Drought resistant grass varieties are available. It requires reseeding. I'm sure the fine folks at Making It Grow could advise those interested.
Making It Grow:
http://www.scetv.org/television/productions/making_it_grow/
A simple solution to the debt issue would be to have a developer who wants to build in an area that does not have existing infrastrucure such as water, sewer, school space finance those improvements themselves through the private sector. The city and county could refund a portion of the tax revenue that is actually generated by the development to help pay off the debt. That way the developer is on the hook for the risk and not the taxpayer. I bet it would also encourage developers to find land that already has extra infrastructure capacity which would in the long term save everyone money by using what we have already paid for rather than causing us to go into debt for new.
Consultant - you can't compare health care and water. While health care is important, it is not required to stay alive. Water is. So sensible Republicans aren't going to use their health care argument on the water issues.
What Republicans want more than anything is small, efficient government. We want to see government functions like CMU run efficiently, as opposed to the current setup (get developer lackeys in the top leadership positions to bloat the system and award contracts to themselves).
CMU, like every other government function or department, has gross levels of bureaucracy and inefficiency, and every city and county function should FIRST look to make their departments more efficient before screaming for more taxes. CMU is particularly egregious by raising rates for conserving, then raising rates again when usage goes up.
And the citizens have a responsibility to use the precious resource of water prudently. Just because all the lawns on TV and your neighbors' all look a certain way doesn't mean you have to do what they do. Check out the other posters' links and use those products that require less water and still look good.

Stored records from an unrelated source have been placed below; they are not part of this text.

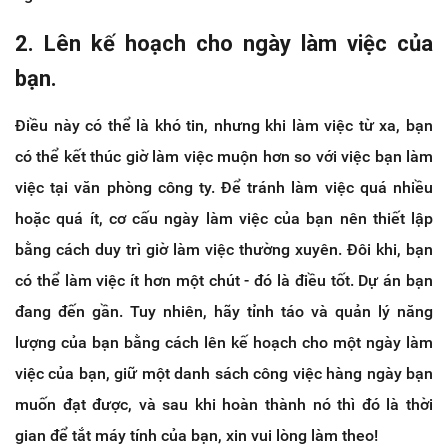
2. Lên kế hoạch cho ngày làm việc của
bạn.
Điều này có thể là khó tin, nhưng khi làm việc từ xa, bạn
có thể kết thúc giờ làm việc muộn hơn so với việc bạn làm
việc tại văn phòng công ty. Để tránh làm việc quá nhiều
hoặc quá ít, cơ cấu ngày làm việc của bạn nên thiết lập
bằng cách duy trì giờ làm việc thường xuyên. Đôi khi, bạn
có thể làm việc ít hơn một chút - đó là điều tốt. Dự án bạn
đang đến gần. Tuy nhiên, hãy tỉnh táo và quản lý năng
lượng của bạn bằng cách lên kế hoạch cho một ngày làm
việc của bạn, giữ một danh sách công việc hàng ngày bạn
muốn đạt được, và sau khi hoàn thành nó thì đó là thời
gian để tắt máy tính của bạn, xin vui lòng làm theo!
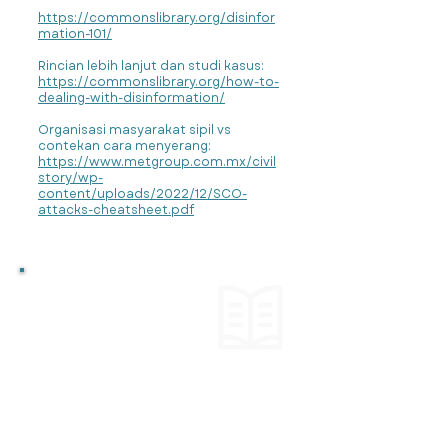
https://commonslibrary.org/disinfor
mation-101/
Rincian lebih lanjut dan studi kasus:
https://commonslibrary.org/how-to-
dealing-with-disinformation/
Organisasi masyarakat sipil vs
contekan cara menyerang:
https://www.metgroup.com.mx/civil
story/wp-
content/uploads/2022/12/SCO-
attacks-cheatsheet.pdf
CERITA
Menghadapi
tindakan keras
pemerintah,
India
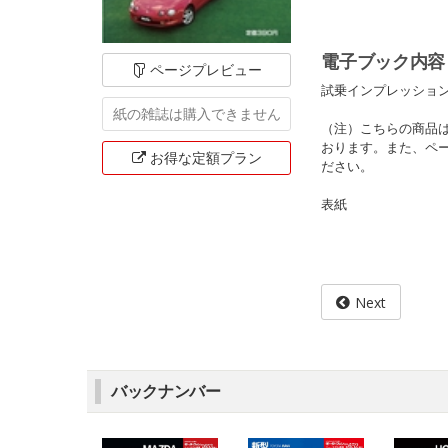
電子ブック内容
ページ
プレビュー
試乗インプレッショ
紙の雑誌は
購入できません
（注）こちらの商品
おります。また、ペ
お得な定額
プラン
ださい。
表紙
Next
バックナンバー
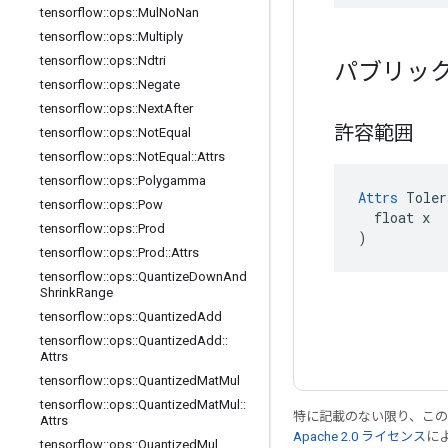
tensorflow
::
ops
::
Mul
No
Nan
tensorflow
::
ops
::
Multiply
tensorflow
::
ops
::
Ndtri
パブリッ
tensorflow
::
ops
::
Negate
tensorflow
::
ops
::
Next
After
許容範囲
tensorflow
::
ops
::
Not
Equal
tensorflow
::
ops
::
Not
Equal
::
Attrs
tensorflow
::
ops
::
Polygamma
Attrs
 Toler
tensorflow
::
ops
::
Pow
  float x

tensorflow
::
ops
::
Prod
)
tensorflow
::
ops
::
Prod
::
Attrs
tensorflow
::
ops
::
Quantize
Down
And
Shrink
Range
tensorflow
::
ops
::
Quantized
Add
tensorflow
::
ops
::
Quantized
Add
::
Attrs
tensorflow
::
ops
::
Quantized
Mat
Mul
tensorflow
::
ops
::
Quantized
Mat
Mul
::
特に記載のない限り、こ
Attrs
Apache 2.0 ライセンス
に
tensorflow
::
ops
::
Quantized
Mul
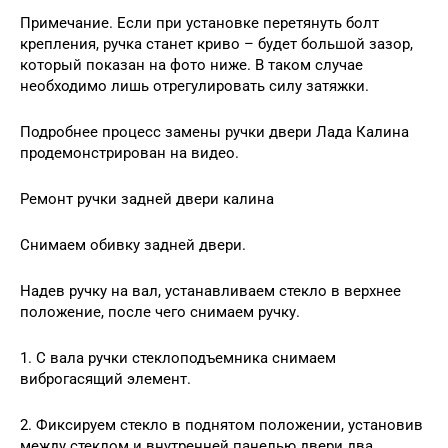
Примечание. Если при установке перетянуть болт
крепления, ручка станет криво – будет большой зазор,
который показан на фото ниже. В таком случае
необходимо лишь отрегулировать силу затяжки.
Подробнее процесс замены ручки двери Лада Калина
продемонстрирован на видео.
Ремонт ручки задней двери калина
Снимаем обивку задней двери.
Надев ручку на вал, устанавливаем стекло в верхнее
положение, после чего снимаем ручку.
1. С вала ручки стеклоподъемника снимаем
виброгасящий элемент.
2. Фиксируем стекло в поднятом положении, установив
между стеклом и внутренней панелью двери два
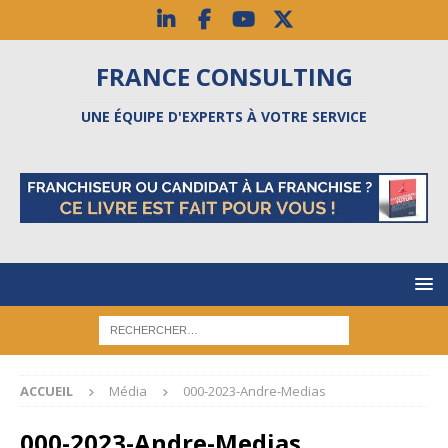
FRANCE CONSULTING
UNE ÉQUIPE D'EXPERTS À VOTRE SERVICE
ACCUEIL
Média
000-2023-Andre-Medias
000-2023-Andre-Medias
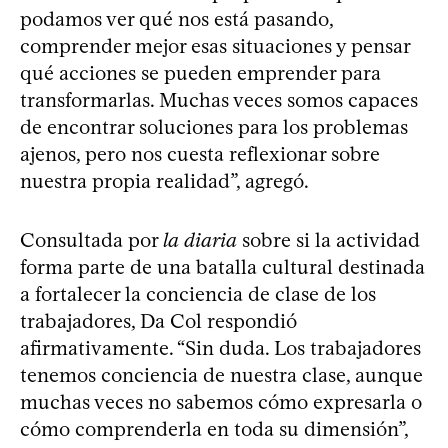
podamos ver qué nos está pasando,
comprender mejor esas situaciones y pensar
qué acciones se pueden emprender para
transformarlas. Muchas veces somos capaces
de encontrar soluciones para los problemas
ajenos, pero nos cuesta reflexionar sobre
nuestra propia realidad”, agregó.
Consultada por
la diaria
sobre si la actividad
forma parte de una batalla cultural destinada
a fortalecer la conciencia de clase de los
trabajadores, Da Col respondió
afirmativamente. “Sin duda. Los trabajadores
tenemos conciencia de nuestra clase, aunque
muchas veces no sabemos cómo expresarla o
cómo comprenderla en toda su dimensión”,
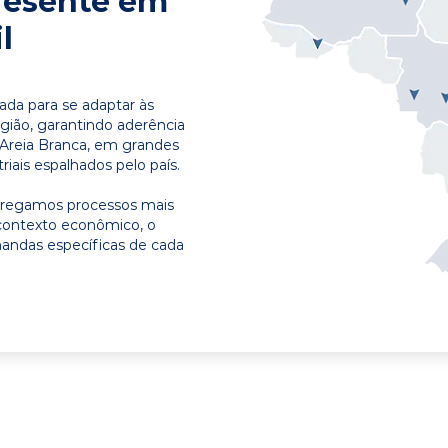
resente em
l
ada para se adaptar às
egião, garantindo aderência
 Areia Branca, em grandes
riais espalhados pelo país.
ntregamos processos mais
contexto econômico, o
emandas específicas de cada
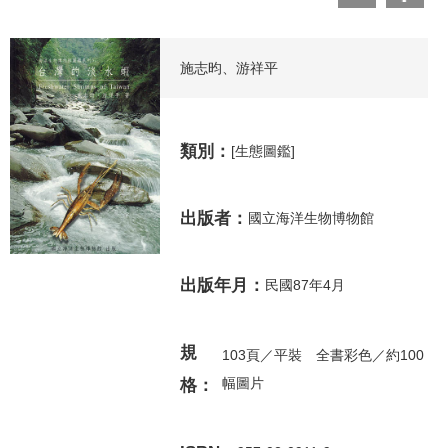
施志昀、游祥平
類別：
[生態圖鑑]
出版者：
國立海洋生物博物館
出版年月：
民國87年4月
規
103頁／平裝 全書彩色／約100
幅圖片
格：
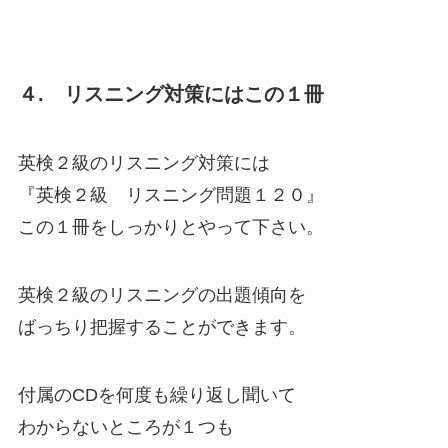
４. リスニング対策にはこの１冊
英検２級のリスニング対策には
『英検２級 リスニング問題１２０』
この１冊をしっかりとやって下さい。
英検２級のリスニングの出題傾向を
ばっちり把握することができます。
付属のCDを何度も繰り返し聞いて
わからないところが１つも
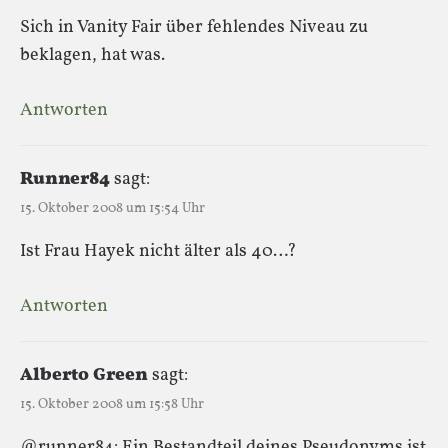
Sich in Vanity Fair über fehlendes Niveau zu
beklagen, hat was.
Antworten
Runner84
sagt:
15. Oktober 2008 um 15:54 Uhr
Ist Frau Hayek nicht älter als 40…?
Antworten
Alberto Green
sagt:
15. Oktober 2008 um 15:58 Uhr
@runner84: Ein Bestandteil deines Pseudonyms ist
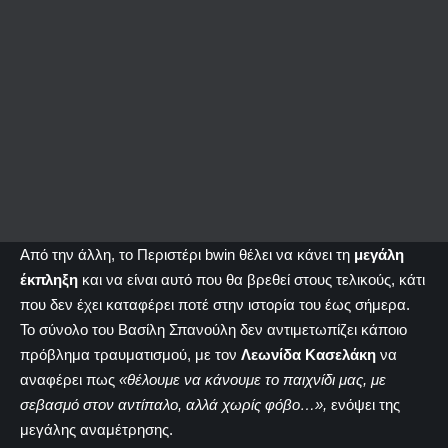
Από την άλλη, το Περιστέρι bwin θέλει να κάνει τη
μεγάλη
έκπληξη
και να είναι αυτό που θα βρεθεί στους τελικούς, κάτι
που δεν έχει καταφέρει ποτέ στην ιστορία του έως σήμερα.
Το σύνολο του Βασίλη Σπανούλη δεν αντιμετωπίζει κάποιο
πρόβλημα τραυματισμού, με τον
Λεωνίδα Κασελάκη
να
αναφέρει πως
«θέλουμε να κάνουμε το παιχνίδι μας, με
σεβασμό στον αντίπαλο, αλλά χωρίς φόβο…»,
ενόψει της
μεγάλης αναμέτρησης.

Don't imprision yourself by worrying what other people think of you.
And for God's sake, all homeowners and multi-family complexes, STOP PUTTING SPRINKLERS UP AND RUNNING THEM WHERE SO MUCH WATER GOES ON THE STREET INSTEAD OF YOUR GRASS AND PLANTS! PLEASE!!!!!
Loony losers. Scary too.
J said:
"While health care is important, it is not required to stay alive."
and
"So sensible Republicans.."
and
"What Republicans want more than anything is small, efficient government."
I rest my case.
Although I totally agree with you on the water sprinklers. Totally.